Overall, while some chapters take a clear theoretical focus aiming to establish the usefulness of Schneider’s Dynamic or Mair’s World System of Englishes models, other contributions seem more interested in the linguistic phenomenon under study and only in a second instance discuss their findings against the backdrop of models of World Englishes. This creates a rather diverse, at times seemingly incoherent set of chapters, which only underscores the diversity of speech situations in which Englishes are used today. The last chapter (Deshors & Gilquin) successfully brings together the converging lines of argumentation and combines the chapters into a unified proposal as to how model-making in World Englishes should move forward in the future. Crucially, the final chapter by Deshors & Gilquin points out that new annotation schemes and a shift in focus from morphosyntactic phenomena to pragmatic, discourse-specific phenomena is clearly needed. It will be seen in future studies to what extent other researchers can address these suggestions and advance the field further.
Buschfeld, Sarah & Alexander Kautzsch. 2017. Towards an integrated approach to postcolonial and non-postcolonial Englishes.

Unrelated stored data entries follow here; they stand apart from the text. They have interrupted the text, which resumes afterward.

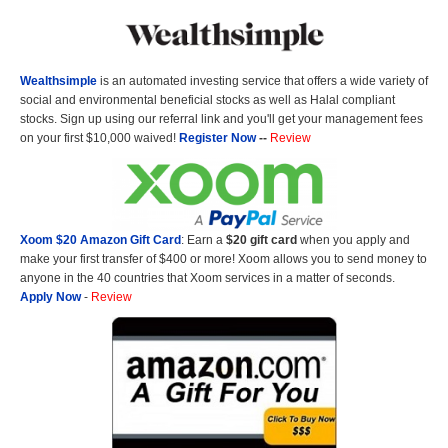
Wealthsimple
is an automated investing service that offers a wide variety of
social and environmental beneficial stocks as well as Halal compliant
stocks. Sign up using our referral link and you'll get your management fees
on your first $10,000 waived!
Register Now
--
Review
Xoom $20 Amazon Gift Card
: Earn a
$20 gift card
when you apply and
make your first transfer of $400 or more! Xoom allows you to send money to
anyone in the 40 countries that Xoom services in a matter of seconds.
Apply Now
-
Review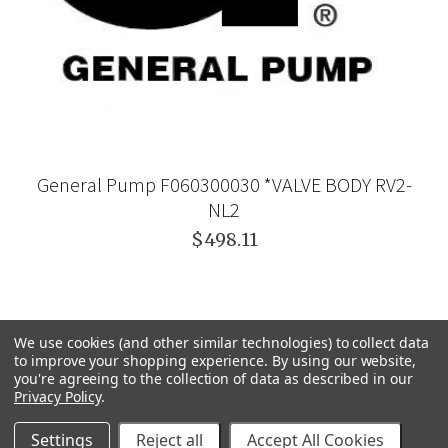
General Pump F060300030 *VALVE BODY RV2-
NL2
$498.11
We use cookies (and other similar technologies) to collect data
to improve your shopping experience.
By using our website,
you're agreeing to the collection of data as described in our
Privacy Policy
.
Settings
Reject all
Accept All Cookies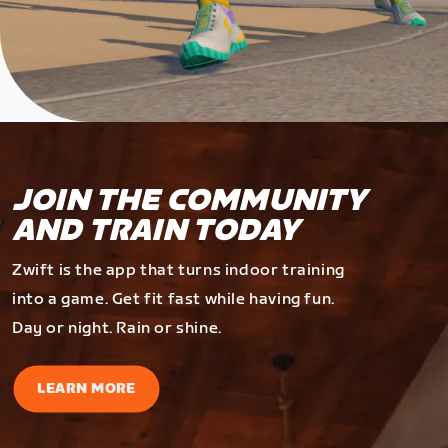
JOIN THE COMMUNITY
AND TRAIN TODAY
Zwift is the app that turns indoor training
into a game. Get fit fast while having fun.
Day or night. Rain or shine.
LEARN MORE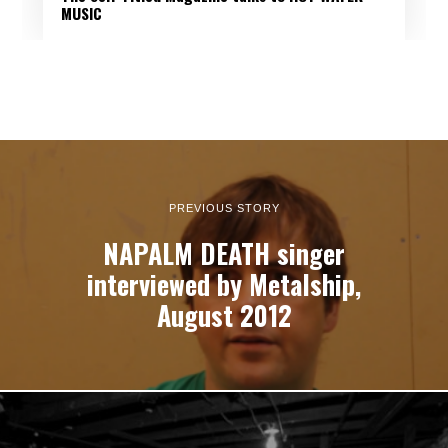
MUSIC
PREVIOUS STORY
NAPALM DEATH singer
interviewed by Metalship,
August 2012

World Englishes 36(1). 104–126.
Eckert, Penelope. 2012. Three Waves of Variation Study: The Emergence of Meaning in the Study of Sociolinguistic Variation. Annual Review of Anthropology 41(1). 87–100. doi:10.1146/annurev-anthro-092611-145828.
Guy, Gregory R. & Frans Hinskens. 2016. Linguistic coherence: Systems, repertoires and speech communities. Lingua 172–173. 1–9.
Mair, Christian. 2013. The world system of Englishes: Accounting for the transnational importance of mobile and mediated vernaculars. English World-Wide 34(3). 253–278.
Schneider, Edgar W. 2014. New reflections on the evolutionary dynamics of World Englishes. World Englishes 33(1). 9–32.
Szmrecsanyi, Benedikt. 2009. Typological parameters of intralingual variability: Grammatical analyticity versus syntheticity in varieties of English. Language Variation and Change 21(03). 319–353.
ABOUT THE REVIEWER
Melanie Röthlisberger is a Senior Research and Teaching Associate at the University of Zurich. Her research interests include World Englishes, Cognitive Sociolinguistics, and language variation and change, especially with regard to morphosyntactic and pragmatic variation using corpus-linguistic methods.